====== PAGE TEXT

Hrm... I'm running into more problems with some of my powerpc irq
cleanups related to slab not being initialized.

Why do we do it so late ? I don't see any reason. A bunch of stuff like
init_IRQ(), time_init() etc...end up being called without a working slab
(not even GFP_ATOMIC). Damn, even console_init().

What are the fundamental reasons, if any, why we initialize the slab so
late ? Would it be possible to have the slab fallback to bootmem or some
crap like that early during boot (though that may be an issue for things
trying to free blocks) ?

For example, in my big irq rework for powerpc, I need to clean up the
virtual to physical irq mapping for which we are using a radix tree.
Right now, we kludge around in the pseries code to use that radix tree
late (that is to setup the cascaded interrupt from an arch_initcall),
but that's becoming a bigger issue as I'm trying to push some of that
stuff into a nice common remapping layer (we need that for cell too
among others). That's just an example of a low level utility (radix
trees) we can't use because it relies on the slab.

============
====== SUPPLIED MATERIAL

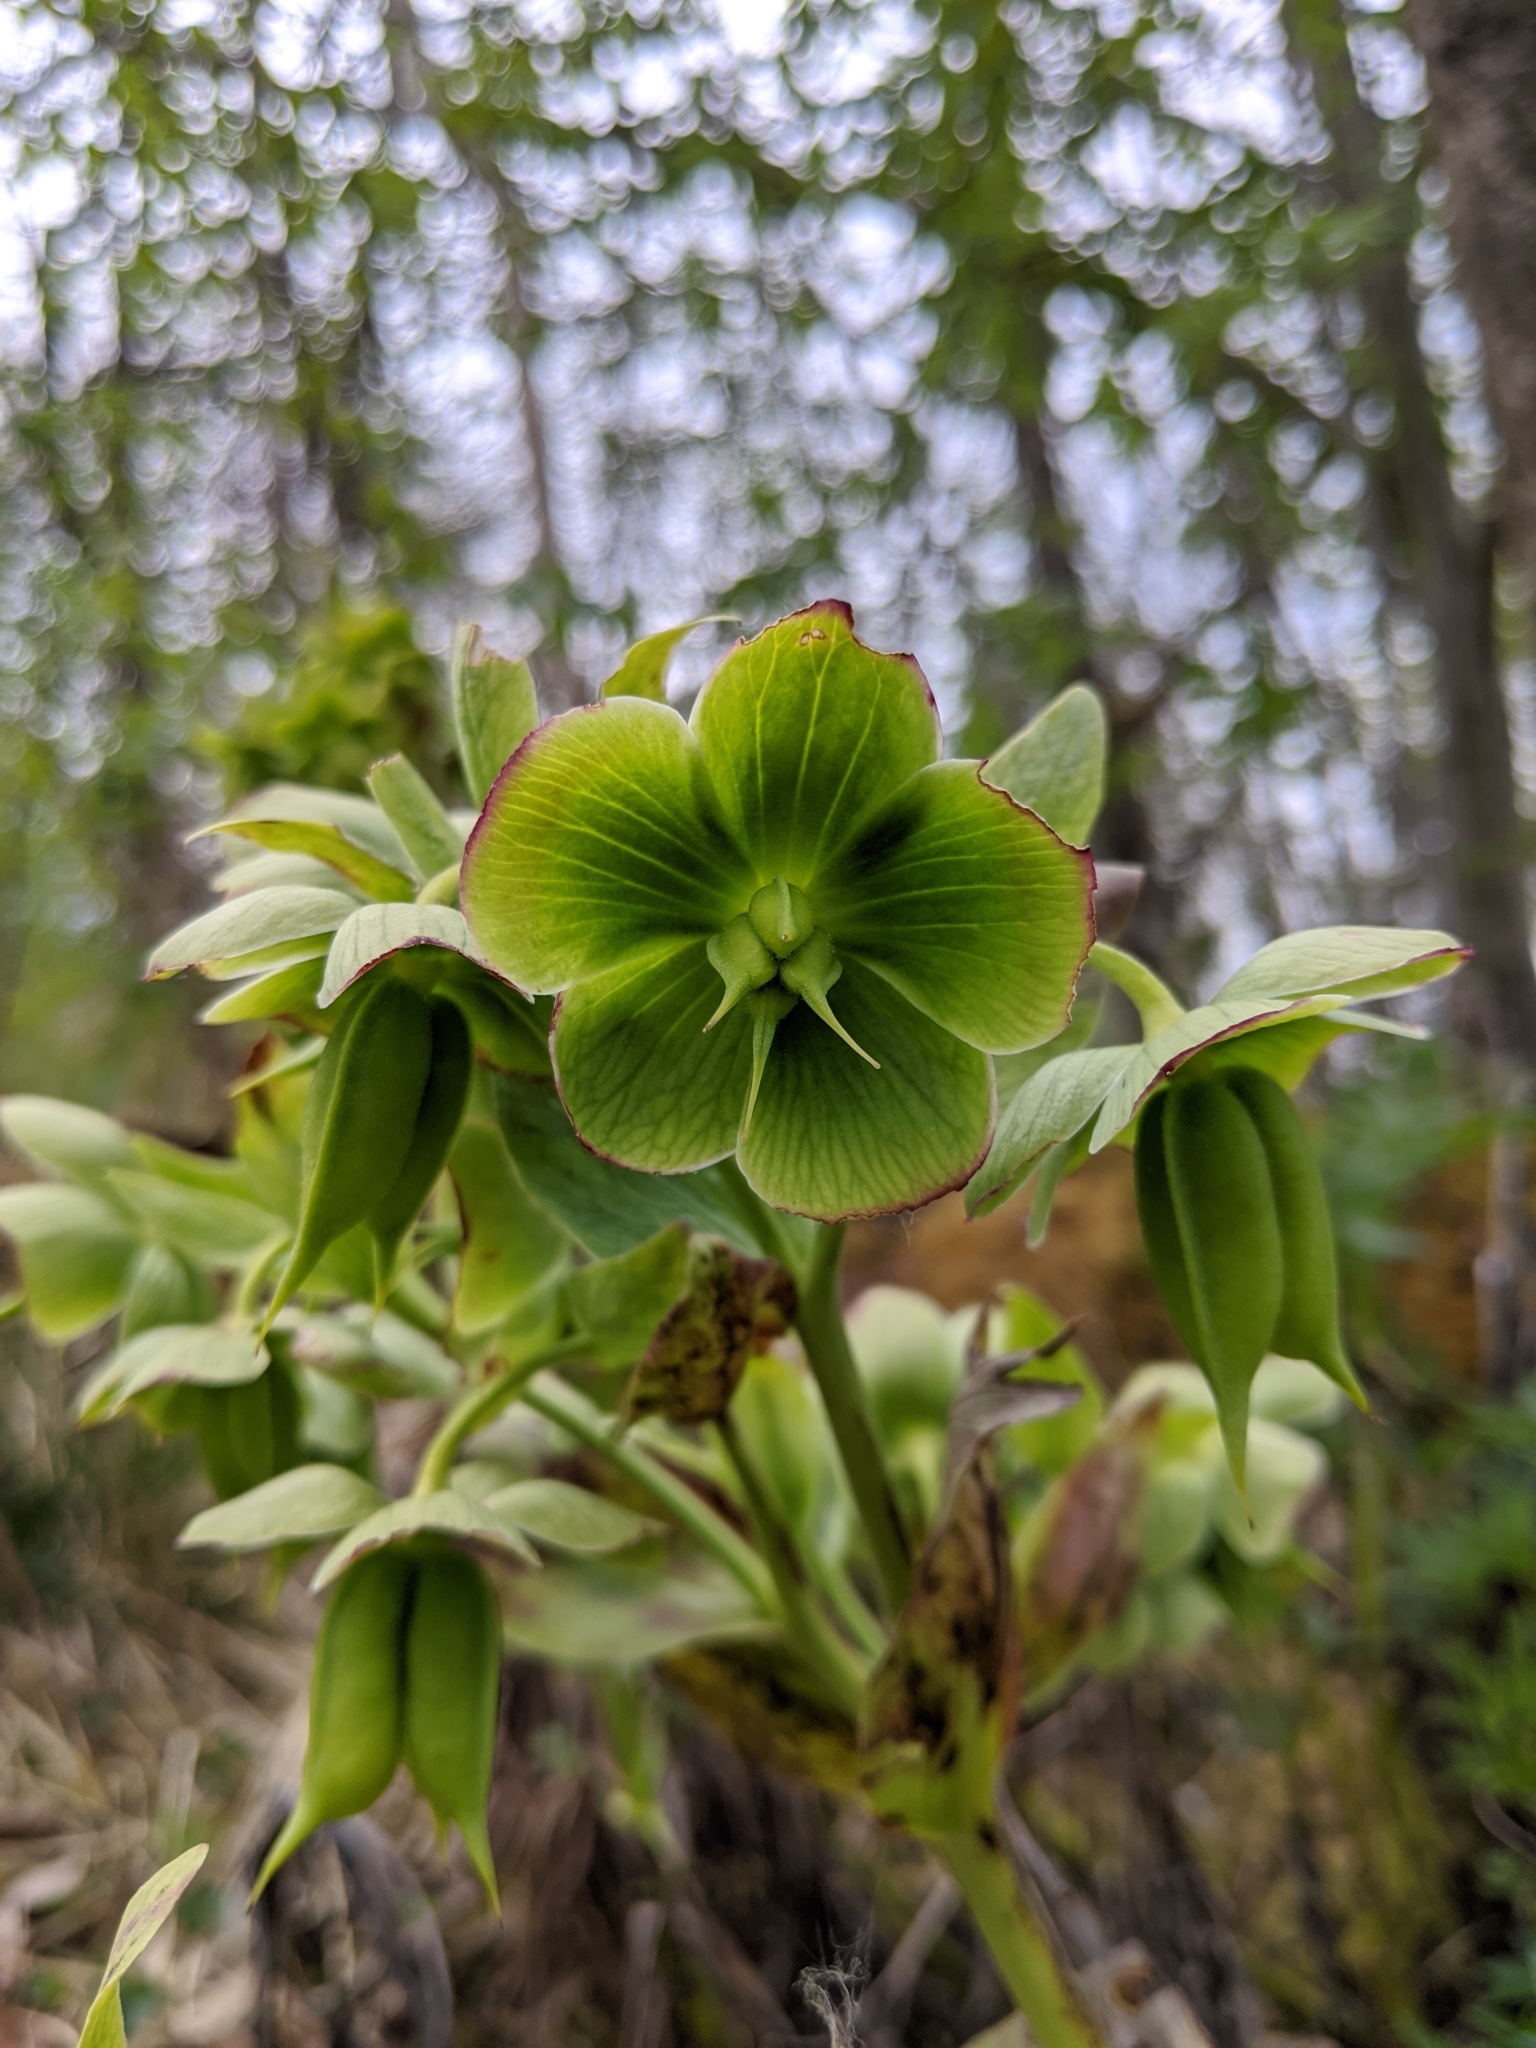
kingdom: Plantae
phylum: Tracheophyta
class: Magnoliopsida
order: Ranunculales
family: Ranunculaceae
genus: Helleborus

============
====== SUPPLIED MATERIAL

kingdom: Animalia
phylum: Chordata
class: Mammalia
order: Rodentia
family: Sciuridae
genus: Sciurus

============

▶ OBJECTIVE
In the post about late slab initialization, what data structure is used for the virtual to physical irq mapping?

▶ RESPONSE TO THIS TASK
A radix tree.